Compliance

IQ-EQ Builds Asia-Middle East "Corridor" With Dubai Regulatory Approval

Tom Burroughes Group Editor 21 May 2026

IQ-EQ Builds Asia-Middle East

The move builds on connections between the Gulf and the subsidiary's existing APAC base.

Investor services group IQ-EQ said yesterday that its subsidiary Gordian Capital has achieved regulatory approval to expand its institutional cross-border fund platform and fund solutions offering into Dubai. Gordian has also been granted an endorsement to its licence to use a fund platform.

The offering will be handled via Gordian’s new office at the Dubai International Financial Centre.

Gordian has built a “corridor” between its established Asia-Pacific base and the Gulf, IQ-EQ said, using a metaphor that has been employed by banks, wealth managers and others to describe trade and financial links, as noted in this article.

Gordian, which manages $22 billion, is Asia’s “first and largest institutional cross-border fund platform and fund solutions provider,” with offices in Singapore, Tokyo, Hong Kong, Shanghai and Melbourne, IQ-EQ said. 

Services that can be offered within or from the DIFC include managing a collective investment fund; advising on financial products; arranging custody; arranging deals in investments; and managing assets.

When IQ-EQ acquired Gordian in July 2025, it enabled the group to offer regulated market entry into APAC on top of its existing regulated fund platforms in France, Luxembourg, Ireland and the UK. Since 2005, Gordian has launched over 115 funds across both private and public strategies. Its clients include global institutional asset managers, multi-strategy platforms, family offices, hedge funds and corporates across private equity, real estate, venture capital, infrastructure, hedge and long-only strategies.

“When our clients go cross-border, regionally and/or globally, it can have its challenges – in terms of speed to market and cost as well as meeting rigorous initial and ongoing operational and regulatory standards,” Mark Voumard, Gordian founder and managing director and head of fund platform and solutions, Asia and Middle East at IQ-EQ, said. “Leveraging Gordian’s 20 years’ experience in APAC, and now as part of the global IQ-EQ group, we can provide a highly-regulated market-entry pathway and infrastructure for institutional GPs and managers seeking to establish a regulated presence in DIFC.”
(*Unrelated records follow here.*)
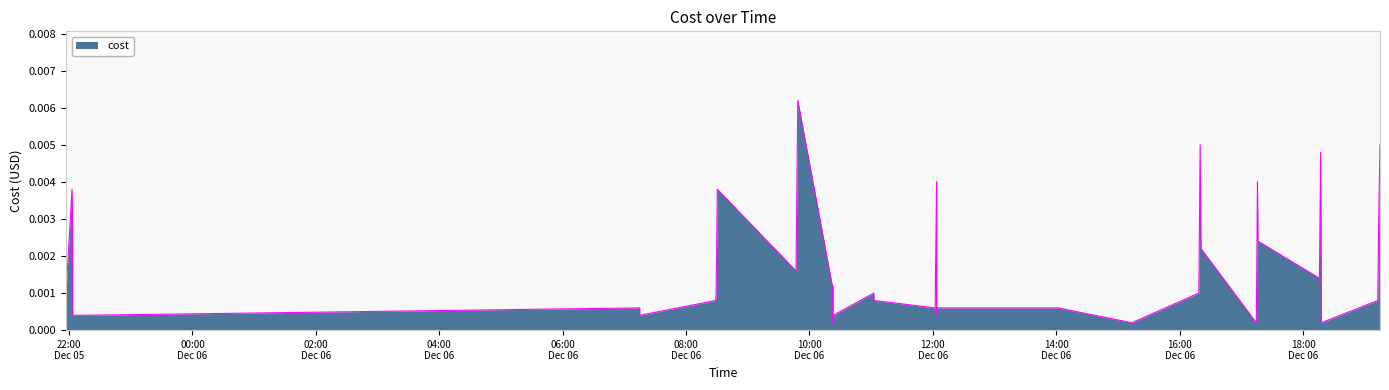

At which label is the value closest to 0?

2023-12-06 10:22:22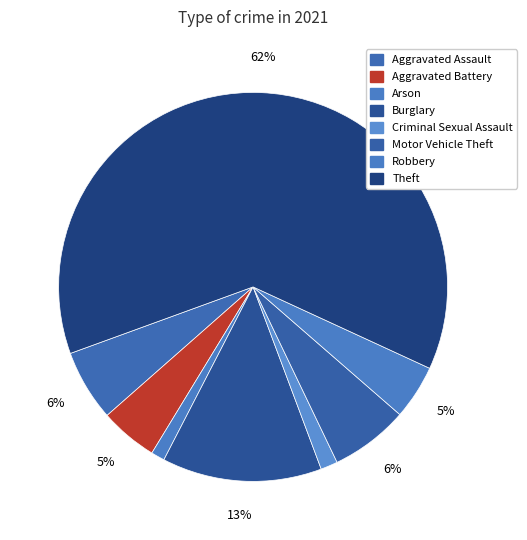

To the nearest percent, what is the combined percentage of Criminal Sexual Assault and Robbery?

6%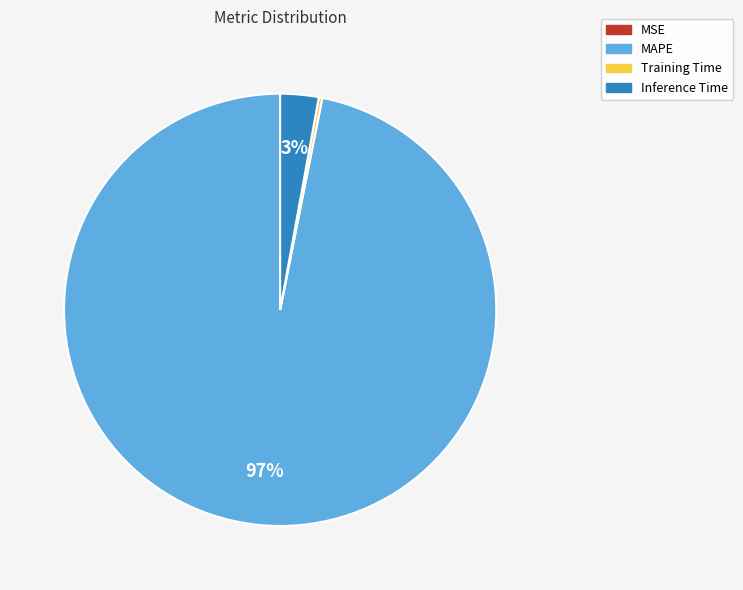

Does any single category account for the majority?

Yes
Such corridors can help shape businesses’ strategy on where to deploy people and other resources, for example hiring bankers fluent in local languages and with specific experience to work in one end of a corridor, perhaps sometimes swapping with a colleague to gain experience in the other end. Private banking remains, in some ways, a career that involves travel and a willingness to move around.